A big part of me hopes Pearl will let me know when he’s coming back, but I can’t rely on her now that she’s decided he’s worth not ripping to shreds and eating.

“You are an awful judge of character,” I whisper to her when she comes trotting away from the garden, with muddy paws and nose.

She doesn’t really care about my feelings, though, since she just finds a new place to sniff.

This time, it’s close enough to the workshop that I can at least pretend she’s my guard dog, though I stop at the closed wooden door hanging a bit unsteadily on its hinges, my palms pressed against it.

Last time I was in here, I’d been faced with Ariana’s corpse. That was only two days ago, but I mollify my fears knowing that she can’t still be there. That’s impossible, for one. And more importantly, unsanitary.

“Just a look,” I whisper to myself, my face pressed to the warped, rough wood. Out of all the buildings out here, it’s somehow foreboding and the one in need of the most repair. Everything else is clean and fixed up, even if it isn’t new. It all seems well taken care of. But this workshop?

Just like the bedroom upstairs, it’s like a shrine to a forgotten god who hasn’t visited in a while. At least on the outside.

“Fuck it.” I don’t have time to keep waiting around. Wherever Deacon has gone, there’s a good chance he’ll be back sooner rather than later.

Once again, the smell hits me the moment I push open the door, and I briefly wonder how the hell I hadn’t noticed it outside. It’s like a physical blow to my nose, and far worse than anything I smelled in here last time.

“Oh, fuck,” I gasp, my hands leaving the door to clap against my face, covering both my mouth and nose.

“Oh fuck, oh fuck—” Bile tries to climb up my throat like ivy, and saliva floods my mouth with the urge to vomit.

The odor of rust, or iron, or something else metallic overwhelms me, though when I gasp in air through my mouth, it turns chemical and sharp, like bleach.

Below that, there’s a sickeningly sweet note, one that has my stomach roiling and the hairs on my arms standing up.

The table that held Ariana’s body isn’t empty, though at first my brain tries to tell me that everything is okay when I don’t see her face in the mess of…of meat on the table, half of it butchered into smaller, manageable pieces.

It’s just a cow, my mind promises me, begging me to look away. This is a farm. They butcher their own meat.

But it isn’t a cow. I know it isn’t a cow, and my legs take me unwillingly across the concrete floor that feels grimy underneath my bare feet.

There’s a drain in the middle of the space I nearly trip over, and when I stumble up to the table, I can no longer let myself believe that the table is holding a cow or pig or hell, even chickens.

Not when a pudgy, thick-fingered hand lies severed, its fingers facing upwards toward the roof.

I don’t throw up, though it’s a very close call. My entire body seems to go hot, then cold, and the world swims around me. All I can do is stare at it, with my hands over my face, as my brain unhelpfully catalogues the rest of the recognizable pieces on the table.

A leg.

A ribcage.

An arm.

Organs.

Organs lay in a pile on one side, dripping blood onto the concrete floor.
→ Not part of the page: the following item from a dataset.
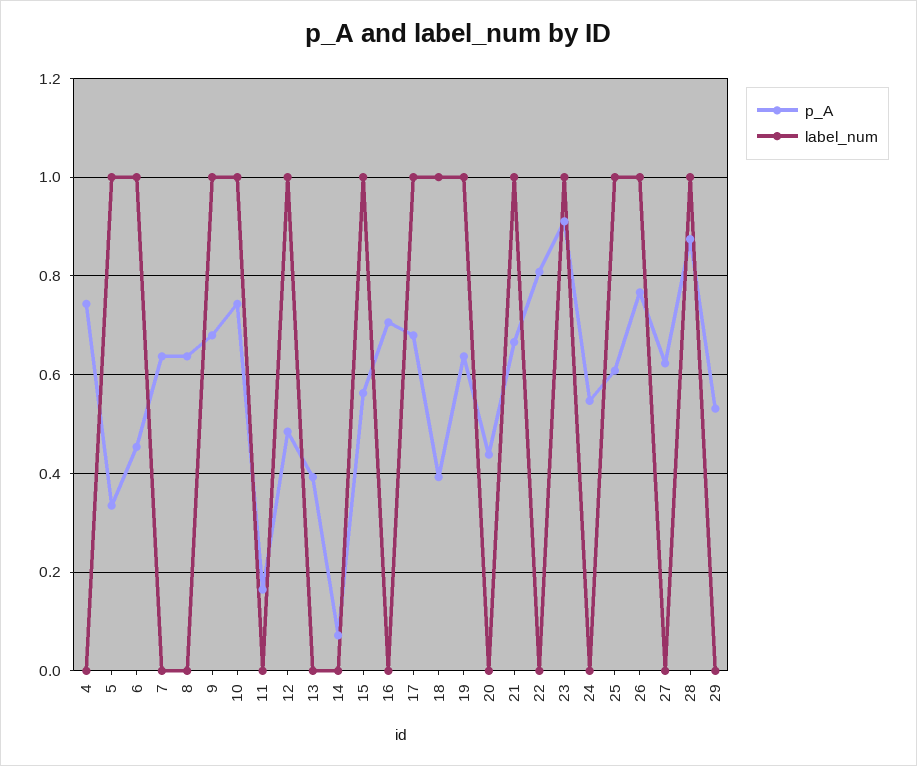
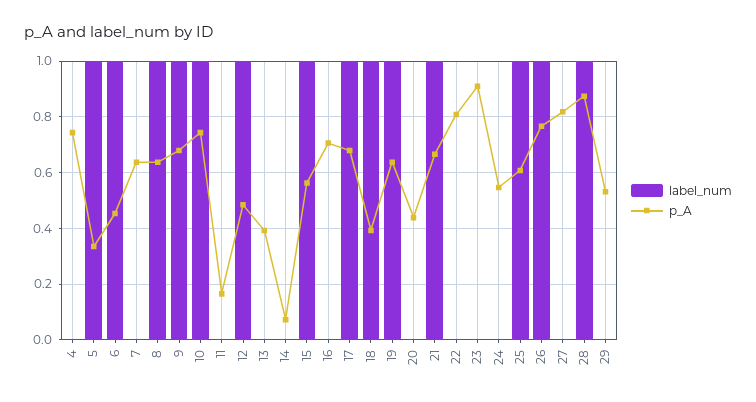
label_num, 8: 0 -> 1
label_num, 23: 1 -> 0
p_A, 27: 0.62 -> 0.825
The smell seems to emanate from them, somehow worsening as I just look at the pile.

While I took anatomy classes in college, none of that seems to matter right now.
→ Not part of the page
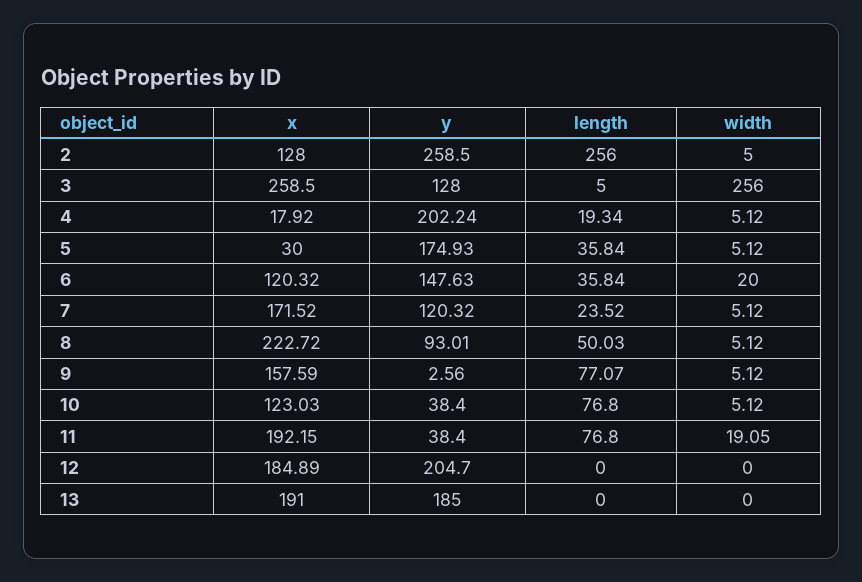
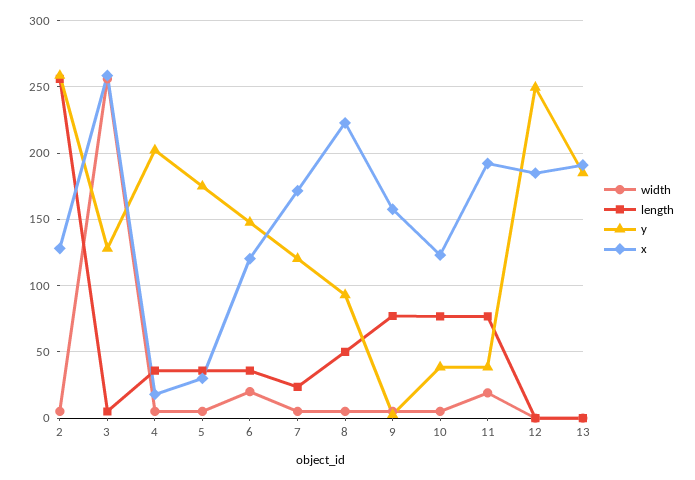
length, 4: 19.34 -> 35
y, 12: 204.7 -> 250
My mind can’t see the pieces as anything other than meat, no matter how I unconsciously try to catalogue the bits of the pile.

Something in me says they must’ve come from more than one person, and I shudder at the thought.

“And here we are again.” Deacon’s voice drawls through the room, echoing off the walls.

When I look over at him, he’s pulling an apron off a hook on the wall and tying it around himself with the air of someone who does this a lot.

His blue eyes find mine, casual and calculating, though he quirks a brow when I gaze at him in horror.

“I know Fox told you to stay out of here. But here you are. You really just can’t help yourself, can you, little—”

“Why?” I gasp, my hands only slightly coming away from my face. It horrifies me that he can stand here without looking bothered or putting a hand over his face to mask the smell. “Why did you do this?”